Stored data

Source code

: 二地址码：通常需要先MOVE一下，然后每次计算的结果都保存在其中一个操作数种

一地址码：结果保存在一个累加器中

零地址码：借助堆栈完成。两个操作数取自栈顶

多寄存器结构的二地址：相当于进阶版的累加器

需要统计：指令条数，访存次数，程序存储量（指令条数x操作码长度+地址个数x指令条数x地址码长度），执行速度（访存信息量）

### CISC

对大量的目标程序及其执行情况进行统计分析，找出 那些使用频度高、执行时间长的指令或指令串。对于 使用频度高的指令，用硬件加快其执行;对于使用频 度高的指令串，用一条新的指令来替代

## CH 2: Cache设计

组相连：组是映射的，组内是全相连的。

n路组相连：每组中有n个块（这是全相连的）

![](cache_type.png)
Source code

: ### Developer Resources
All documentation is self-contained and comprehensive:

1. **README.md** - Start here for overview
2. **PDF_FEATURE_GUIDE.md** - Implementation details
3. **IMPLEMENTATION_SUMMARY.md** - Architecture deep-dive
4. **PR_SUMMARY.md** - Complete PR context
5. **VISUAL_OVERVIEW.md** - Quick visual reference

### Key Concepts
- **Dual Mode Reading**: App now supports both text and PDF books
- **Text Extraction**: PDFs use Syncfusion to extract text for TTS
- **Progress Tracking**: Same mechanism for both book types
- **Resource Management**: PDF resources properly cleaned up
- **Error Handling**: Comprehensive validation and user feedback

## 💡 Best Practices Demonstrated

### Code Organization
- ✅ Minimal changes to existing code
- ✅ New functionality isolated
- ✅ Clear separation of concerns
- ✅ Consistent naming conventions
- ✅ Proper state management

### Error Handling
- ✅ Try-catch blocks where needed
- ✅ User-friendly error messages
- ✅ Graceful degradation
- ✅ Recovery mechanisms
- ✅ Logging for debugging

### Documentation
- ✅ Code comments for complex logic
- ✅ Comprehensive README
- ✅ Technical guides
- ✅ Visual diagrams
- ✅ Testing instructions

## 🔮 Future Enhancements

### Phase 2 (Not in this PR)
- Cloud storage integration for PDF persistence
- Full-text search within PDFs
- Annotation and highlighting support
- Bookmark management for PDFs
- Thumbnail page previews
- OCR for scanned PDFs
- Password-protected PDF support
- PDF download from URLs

• **WHAT THE TASK REQUIRES**
Word for word, copy out the records.

• **EXERCISE ANSWER**
Source code

: 二地址码：通常需要先MOVE一下，然后每次计算的结果都保存在其中一个操作数种

一地址码：结果保存在一个累加器中

零地址码：借助堆栈完成。两个操作数取自栈顶

多寄存器结构的二地址：相当于进阶版的累加器

需要统计：指令条数，访存次数，程序存储量（指令条数x操作码长度+地址个数x指令条数x地址码长度），执行速度（访存信息量）

### CISC

对大量的目标程序及其执行情况进行统计分析，找出 那些使用频度高、执行时间长的指令或指令串。对于 使用频度高的指令，用硬件加快其执行;对于使用频 度高的指令串，用一条新的指令来替代

## CH 2: Cache设计

组相连：组是映射的，组内是全相连的。

n路组相连：每组中有n个块（这是全相连的）

![](cache_type.png)
Source code

: ### Developer Resources
All documentation is self-contained and comprehensive:

1. **README.md** - Start here for overview
2. **PDF_FEATURE_GUIDE.md** - Implementation details
3. **IMPLEMENTATION_SUMMARY.md** - Architecture deep-dive
4. **PR_SUMMARY.md** - Complete PR context
5. **VISUAL_OVERVIEW.md** - Quick visual reference

### Key Concepts
- **Dual Mode Reading**: App now supports both text and PDF books
- **Text Extraction**: PDFs use Syncfusion to extract text for TTS
- **Progress Tracking**: Same mechanism for both book types
- **Resource Management**: PDF resources properly cleaned up
- **Error Handling**: Comprehensive validation and user feedback

## 💡 Best Practices Demonstrated

### Code Organization
- ✅ Minimal changes to existing code
- ✅ New functionality isolated
- ✅ Clear separation of concerns
- ✅ Consistent naming conventions
- ✅ Proper state management

### Error Handling
- ✅ Try-catch blocks where needed
- ✅ User-friendly error messages
- ✅ Graceful degradation
- ✅ Recovery mechanisms
- ✅ Logging for debugging

### Documentation
- ✅ Code comments for complex logic
- ✅ Comprehensive README
- ✅ Technical guides
- ✅ Visual diagrams
- ✅ Testing instructions

## 🔮 Future Enhancements

### Phase 2 (Not in this PR)
- Cloud storage integration for PDF persistence
- Full-text search within PDFs
- Annotation and highlighting support
- Bookmark management for PDFs
- Thumbnail page previews
- OCR for scanned PDFs
- Password-protected PDF support
- PDF download from URLs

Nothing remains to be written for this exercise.